The first hospital building was built in 1957 (firstly in the Karamunsing neighbourhood of the city) along the Old Tuaran Road, known as Jalan Tuaran Lama (next to the former site premises of the Radio Televisyen Malaysia branch headquarters building, which has since been demolished and vacated since 2011 for future developments, in which that area was also known to be the current sites for the upcoming Radio Sabah broadcasting museum as well as the newly completed permanent branch office building premises of the Jabatan Audit Negara, the hospital only moved to its permanent existing site in Kepayan Ridge sixteen years later in 1973, ten years after the formation of Malaysia), then followed by a second building in 1981, This reinforced concrete tower was found to be using unwashed sea sand as part of the concrete mix, which caused its structure to fail which leads into its demolition in 2009. The hospital was visited by the Queen in 1971 and currently it is being replaced with a new one the same year, in which it is still in use until the present era.
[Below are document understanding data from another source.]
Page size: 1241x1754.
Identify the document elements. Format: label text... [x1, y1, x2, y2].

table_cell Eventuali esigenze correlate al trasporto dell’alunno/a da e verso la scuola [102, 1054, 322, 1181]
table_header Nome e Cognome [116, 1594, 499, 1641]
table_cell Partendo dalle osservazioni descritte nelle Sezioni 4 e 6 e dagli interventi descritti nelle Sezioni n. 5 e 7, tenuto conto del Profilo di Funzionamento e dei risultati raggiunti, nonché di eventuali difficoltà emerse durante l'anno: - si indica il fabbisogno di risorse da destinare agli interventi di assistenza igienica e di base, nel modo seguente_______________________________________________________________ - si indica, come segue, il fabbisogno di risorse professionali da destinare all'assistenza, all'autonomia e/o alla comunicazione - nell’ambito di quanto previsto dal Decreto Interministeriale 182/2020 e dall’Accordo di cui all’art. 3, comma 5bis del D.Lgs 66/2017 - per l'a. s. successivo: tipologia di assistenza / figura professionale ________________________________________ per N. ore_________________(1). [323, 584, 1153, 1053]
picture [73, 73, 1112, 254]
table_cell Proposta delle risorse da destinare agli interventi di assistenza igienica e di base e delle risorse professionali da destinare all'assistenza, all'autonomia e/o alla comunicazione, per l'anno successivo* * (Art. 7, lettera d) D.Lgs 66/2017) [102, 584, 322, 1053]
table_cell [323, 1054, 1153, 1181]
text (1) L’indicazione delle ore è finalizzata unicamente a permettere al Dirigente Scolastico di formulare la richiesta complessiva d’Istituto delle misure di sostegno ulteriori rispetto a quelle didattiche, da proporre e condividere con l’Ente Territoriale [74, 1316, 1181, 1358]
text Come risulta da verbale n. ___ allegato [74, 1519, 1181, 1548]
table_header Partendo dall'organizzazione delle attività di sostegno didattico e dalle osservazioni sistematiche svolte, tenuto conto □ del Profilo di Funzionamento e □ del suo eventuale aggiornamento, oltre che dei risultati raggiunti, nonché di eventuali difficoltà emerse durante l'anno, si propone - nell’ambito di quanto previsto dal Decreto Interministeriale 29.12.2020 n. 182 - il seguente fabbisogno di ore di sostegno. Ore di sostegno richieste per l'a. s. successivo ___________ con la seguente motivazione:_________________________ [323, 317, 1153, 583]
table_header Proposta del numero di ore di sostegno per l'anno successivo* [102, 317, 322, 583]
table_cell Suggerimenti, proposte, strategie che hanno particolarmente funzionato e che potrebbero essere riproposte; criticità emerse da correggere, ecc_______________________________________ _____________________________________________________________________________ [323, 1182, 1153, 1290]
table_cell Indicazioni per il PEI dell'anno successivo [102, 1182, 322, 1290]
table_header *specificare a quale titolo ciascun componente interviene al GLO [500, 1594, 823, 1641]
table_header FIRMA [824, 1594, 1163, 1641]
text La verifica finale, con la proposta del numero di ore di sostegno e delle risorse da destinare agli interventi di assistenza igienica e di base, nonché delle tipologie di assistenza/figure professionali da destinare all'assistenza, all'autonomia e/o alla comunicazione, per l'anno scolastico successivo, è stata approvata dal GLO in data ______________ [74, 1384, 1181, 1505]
Prior to the demolishment of existing first building in 2009, the federal government purchased the former building premises of the Sabah Medical Centre (SMC) private hospital located in the Damai neighbourhood (now known as the KPJ Sabah Specialist Hospital, in which they have a permanent building just across the street nearby to the current QEH 2 premises since 2014), whereby it was renovated and being renamed as Queen Elizabeth Hospital II. The second building has since been maintained. Although the service for normal patients has been returned to the new first building located at the existing main hospital building premises in Kepayan Ridge, the second building that was located in Damai is mainly used now as a heart centre or a specialist hospital for cardiothoracic health-related services (but other health services are also provided in the second building).